# Instrucciones de trabajo
Responda con base en el fragmento seleccionado sobre la ruptura del contrato social:
(a) ¿Durante cuánto tiempo mantuvo el oficial la rodilla sobre el cuello de George Floyd?
(b) ¿Qué porcentaje de los infectados por coronavirus en Minneapolis corresponde a la población afroamericana?
(c) De cada 100 presos, ¿cuántos son latinos o hispanos?

# Fragmento seleccionado
□ □ □ □ □

LA RUPTURA DEL CONTRATO SOCIAL

Una forma nebulosa de expresar un sentimiento antisistema, un síntoma de algo más profundo

 

George Floyd fue asesinado el lunes 25 de mayo por policías de Minneapolis, Minnesota. El oficial Dereck Chauvin, estando Floyd esposado y boca abajo, por casi ocho minutos mantuvo su rodilla sobre el cuello hasta asfixiarlo. "No puedo respirar” repitió hasta desmayarse y morir. Los otros tres policías nada hicieron y los testigos no lograron impedirlo. Dos personas filmaron videos y la viralización de uno fue la chispa que hizo estallar la caldera. Las manifestaciones contra la brutalidad policial por discriminación racial se extendieron a ciudades de todo el país, con presencia tanto de afroamericanos como de blancos. Son los peores disturbios por discriminación racial desde el asesinato de Martin Luther King en 1968. El estallido ocurre en medio de la crisis social y económica resultado de la expansión del coronavirus en Estados Unidos,

Las manifestaciones comenzaron en Minneapolis y se multiplicaron por todo el país en un crescendo que a la fecha no encuentra techo. En Minneapolis la población afroamericana suma el 19 % del total, pero alcanzan el 35 % de los infectados por coronavirus. Esas diferencias se repiten a nivel nacional, donde los afrodescendientes son el 12,7 % de la población y 26,1 % de los contagios, mientras que la población blanca es el 61 % del total mientras suma el 52 % de los contagiados. La pobreza afecta a 21% de la población negra, 18% de la hispana y sólo 8 % de la blanca. De cada 100 presos 61 son negros, 28 latinos o hispanos y sólo 10 blancos. Las minorías en Estados Unidos han sido discriminadas siempre. A los afroamericanos se suman los hispanos (16,2 %, superando a aquellos), asiáticos (4,8 %), poblaciones originarias (1,4 %) y otros. El mestizaje de etnias y culturas, común en Latinoamérica, es apenas una fracción.

□ □ □ □ □

# Material extraído
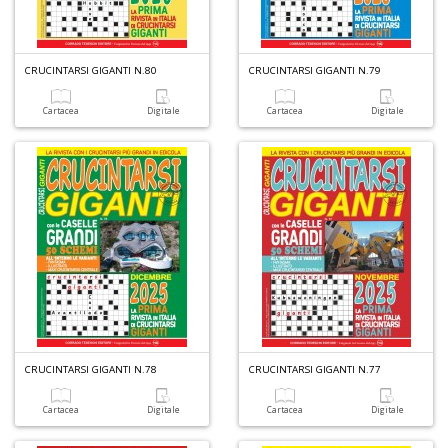
n
+
D
CRUCINTARSI GIGANTI N.80
CRUCINTARSI GIGANTI N.79
Cartacea
Digitale
Cartacea
Digitale
S
P
R
T
S
n
+
D
CRUCINTARSI GIGANTI N.78
CRUCINTARSI GIGANTI N.77
D
Cartacea
Digitale
Cartacea
Digitale
d
t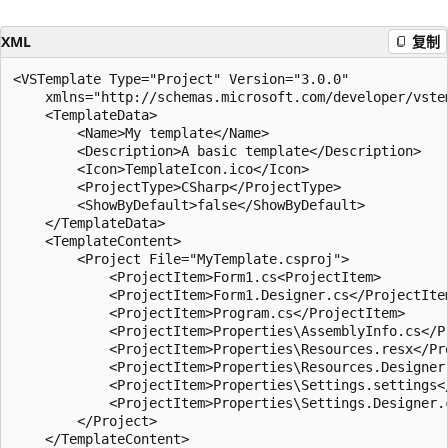
XML
复制
<VSTemplate Type="Project" Version="3.0.0"

    xmlns="http://schemas.microsoft.com/developer/vstem
    <TemplateData>

        <Name>My template</Name>

        <Description>A basic template</Description>

        <Icon>TemplateIcon.ico</Icon>

        <ProjectType>CSharp</ProjectType>

        <ShowByDefault>false</ShowByDefault>

    </TemplateData>

    <TemplateContent>

        <Project File="MyTemplate.csproj">

            <ProjectItem>Form1.cs<ProjectItem>

            <ProjectItem>Form1.Designer.cs</ProjectItem
            <ProjectItem>Program.cs</ProjectItem>

            <ProjectItem>Properties\AssemblyInfo.cs</Pr
            <ProjectItem>Properties\Resources.resx</Pro
            <ProjectItem>Properties\Resources.Designer.
            <ProjectItem>Properties\Settings.settings</
            <ProjectItem>Properties\Settings.Designer.c
        </Project>

    </TemplateContent>
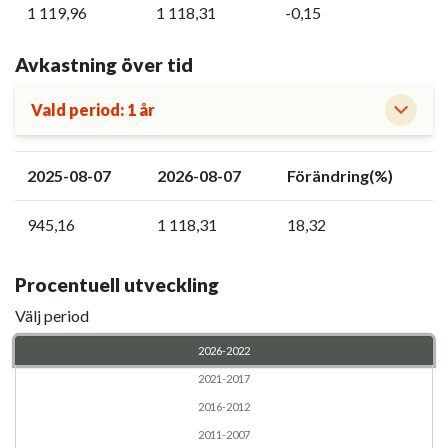
1 119,96
1 118,31
-0,15
Avkastning över tid
Vald period: 1 år
2025-08-07
2026-08-07
Förändring(%)
945,16
1 118,31
18,32
Procentuell utveckling
Välj period
2026-2022
2021-2017
2016-2012
2011-2007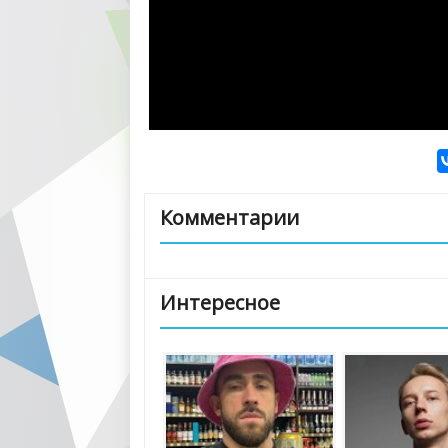
Комментарии
Интересное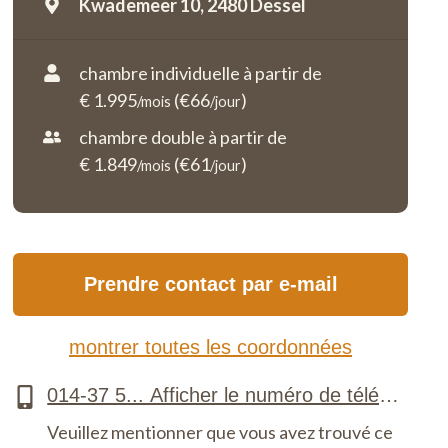
Kwademeer 10,
2480 Dessel
chambre individuelle à partir de
€ 1.995
(€66
)
/mois
/jour
chambre double à partir de
€ 1.849
(€61
)
/mois
/jour
Prendre contact par e-mail
montrer toutes les coordonnées
Veuillez mentionner que vous avez trouvé ce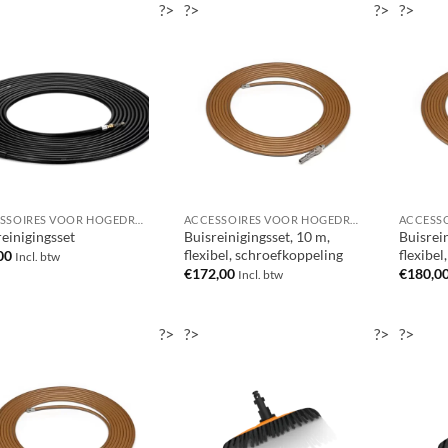
?>
?>
?>
?>
ACCESSOIRES VOOR HOGEDRUKREINIGERS
ACCESSOIRES VOOR HOGEDRUKREINIGERS
einigingsset
Buisreinigingsset, 10 m,
Buisrein
flexibel, schroefkoppeling
flexibel
00
Incl. btw
€
172,00
€
180,0
Incl. btw
?>
?>
?>
?>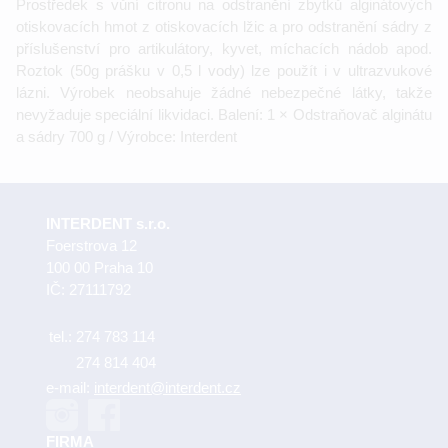
Prostředek s vůní citronu na odstranění zbytků alginátových
otiskovacích hmot z otiskovacích lžic a pro odstranění sádry z
příslušenství pro artikulátory, kyvet, míchacích nádob apod.
Roztok (50g prášku v 0,5 l vody) lze použít i v ultrazvukové
lázni. Výrobek neobsahuje žádné nebezpečné látky, takže
nevyžaduje speciální likvidaci. Balení: 1 × Odstraňovač alginátu
a sádry 700 g / Výrobce: Interdent
INTERDENT s.r.o.
Foerstrova 12
100 00 Praha 10
IČ: 27111792
tel.:
274 783 114
274 814 404
e-mail:
interdent@interdent.cz
FIRMA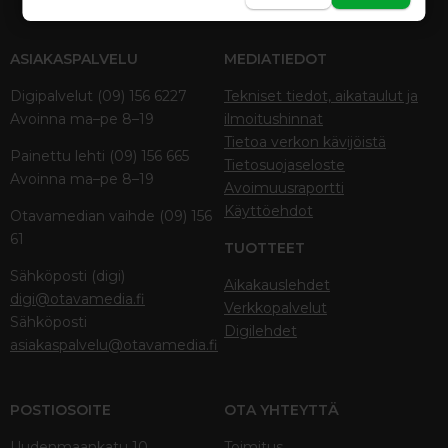
ASIAKASPALVELU
MEDIATIEDOT
Digipalvelut (09) 156 6227
Tekniset tiedot, aikataulut ja
Avoinna ma–pe 8–19
ilmoitushinnat
Tietoa verkon kävijöistä
Painettu lehti (09) 156 665
Tietosuojaseloste
Avoinna ma–pe 8–19
Avoimuusraportti
Käyttöehdot
Otavamedian vaihde (09) 156
61
TUOTTEET
Sähköposti (digi)
Aikakauslehdet
digi@otavamedia.fi
Verkkopalvelut
Sähköposti
Digilehdet
asiakaspalvelu@otavamedia.fi
POSTIOSOITE
OTA YHTEYTTÄ
Uudenmaankatu 10
Toimitus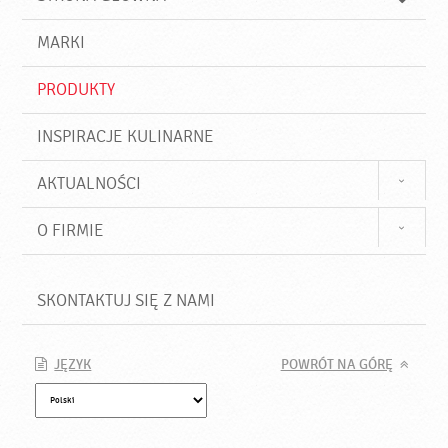
k
j
a
d
j
MARKI
ź
PRODUKTY
INSPIRACJE KULINARNE
AKTUALNOŚCI
O FIRMIE
SKONTAKTUJ SIĘ Z NAMI
JĘZYK
POWRÓT NA GÓRĘ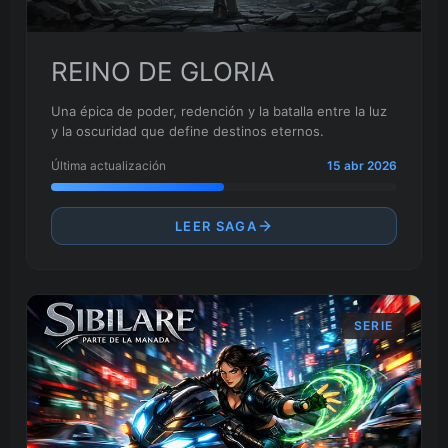
REINO DE GLORIA
Una épica de poder, redención y la batalla entre la luz
y la oscuridad que define destinos eternos.
Última actualización
15 abr 2026
LEER SAGA
SERIE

□ □ □ □ □

# Respuesta del ejercicio
(a) Casi ocho minutos.
(b) El 35 %.
(c) 28.